Katie Anne Sharpe.The Twins I & II, 2022. Cast abaca (unbleached and avocado dye) and cochineal-dyed sisal paper

Katie Anne Sharpe received her B.F.A. at Idaho State University in May 2018, while in school she also competed on the ISU rodeo team in the intercollegiate rodeo association. She spent the next three years in Oregon rodeoing and using a grant to bring art to the rural kindergarten through twelfth grade school in the area. She now lives in Knoxville, Tennessee, working as a studio technician at Arrowmont School of Craft. She is sculpture artist and mostly works with clay and paper as her primary mediums. All her artwork surrounds the themes of rodeo and Cowboy Culture.

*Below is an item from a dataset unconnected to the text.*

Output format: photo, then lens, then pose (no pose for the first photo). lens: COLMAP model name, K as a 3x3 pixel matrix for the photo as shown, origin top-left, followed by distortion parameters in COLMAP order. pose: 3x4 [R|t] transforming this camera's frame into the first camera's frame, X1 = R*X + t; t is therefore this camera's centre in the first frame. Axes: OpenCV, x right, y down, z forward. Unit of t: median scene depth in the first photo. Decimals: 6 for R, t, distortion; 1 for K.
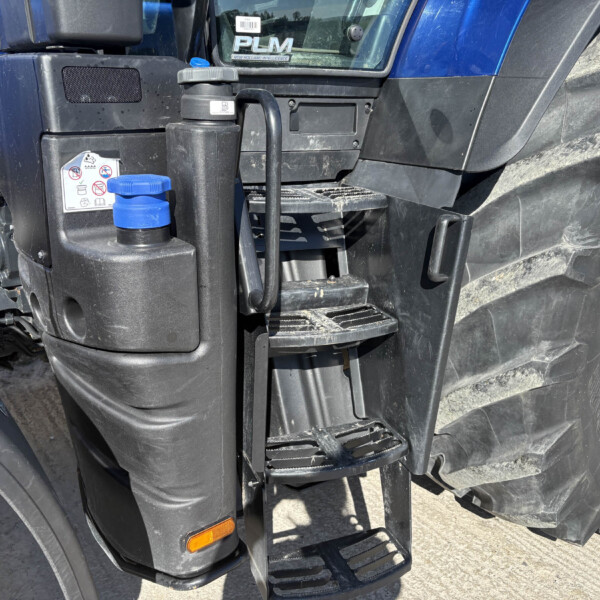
lens RADIAL K [[625.8, 0, 298.6], [0, 625.8, 311.8], [0, 0, 1]] dist [0.021372, 0.010821]
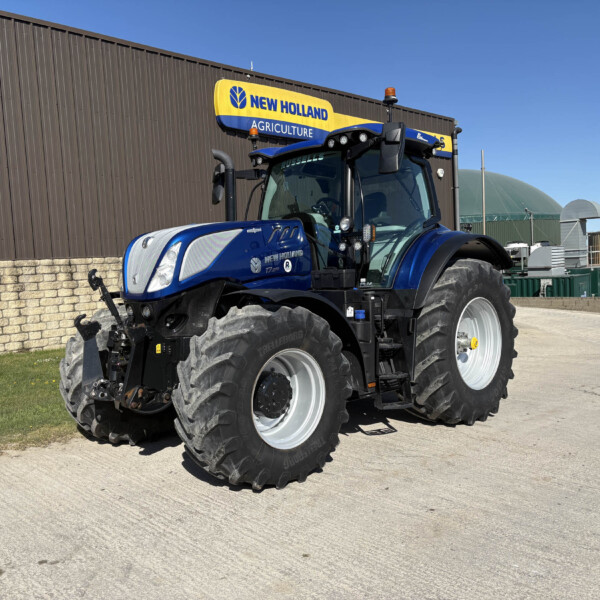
lens RADIAL K [[625.8, 0, 298.6], [0, 625.8, 311.8], [0, 0, 1]] dist [0.021372, 0.010821]
pose [[0.992913, -0.045119, 0.109950, -0.970269], [0.074145, 0.958186, -0.276373, 0.898512], [-0.092883, 0.282567, 0.954740, -2.956196]]
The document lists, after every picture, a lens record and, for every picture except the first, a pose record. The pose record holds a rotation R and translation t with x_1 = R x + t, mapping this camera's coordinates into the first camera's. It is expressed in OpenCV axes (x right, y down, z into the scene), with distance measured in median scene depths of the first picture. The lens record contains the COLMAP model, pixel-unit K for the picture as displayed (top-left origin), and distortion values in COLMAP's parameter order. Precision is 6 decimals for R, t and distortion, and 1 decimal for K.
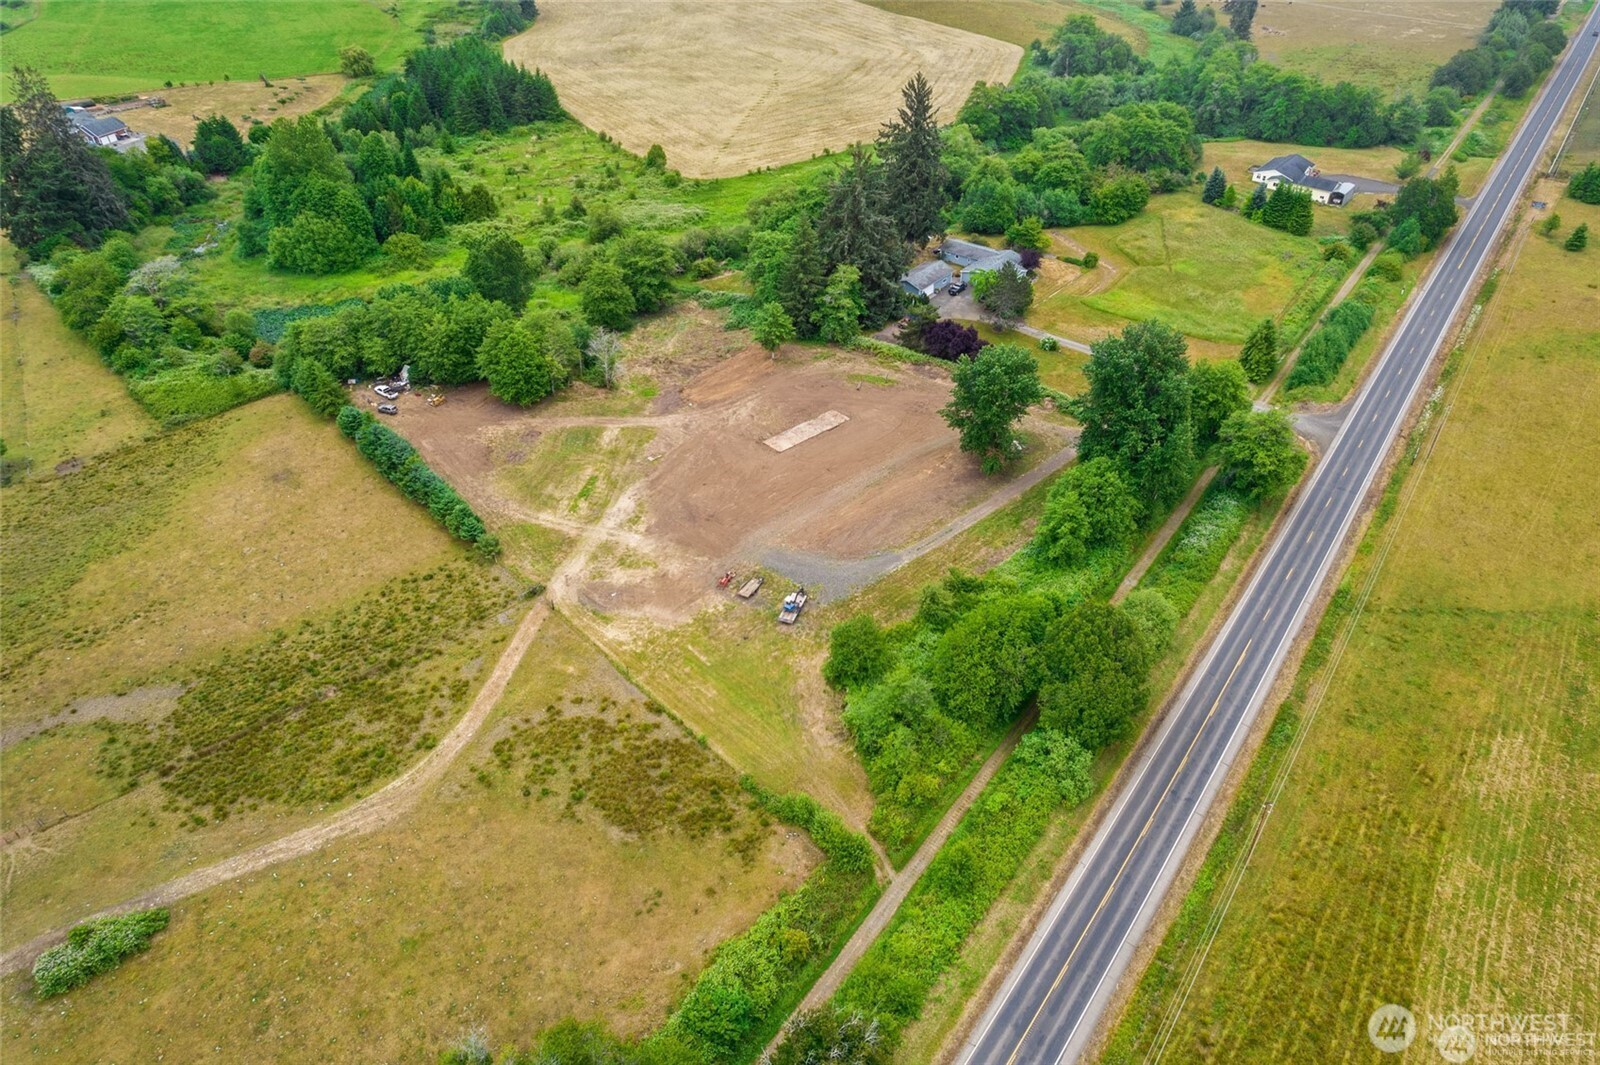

“My Skull Series is an idea about how skulls can be interchangeable with other natural materials to highlight the decomposition and break down processes. I scavenged skulls from the High Desert of Oregon and Idaho and cast paper on top, making it thick and strong in some places and translucent and thin in others to mimic how the bones decayed in the outdoors. It’s very much a fashion to have skulls displayed as decoration in a Western house, usually now painted or adorned with flowers or sparkles. I almost want to “adorn” my skulls with the beauty of nature that is either juxtaposed or connects the history of the species the skull comes from and that emotional connection I have with Cowboy Culture.”

Arrowmont Gallery in Knoxville is located at 110 S. Gay Street and is open Fridays 5:00 pm – 9:00 pm; Saturdays and Sundays, noon – 5:00pm.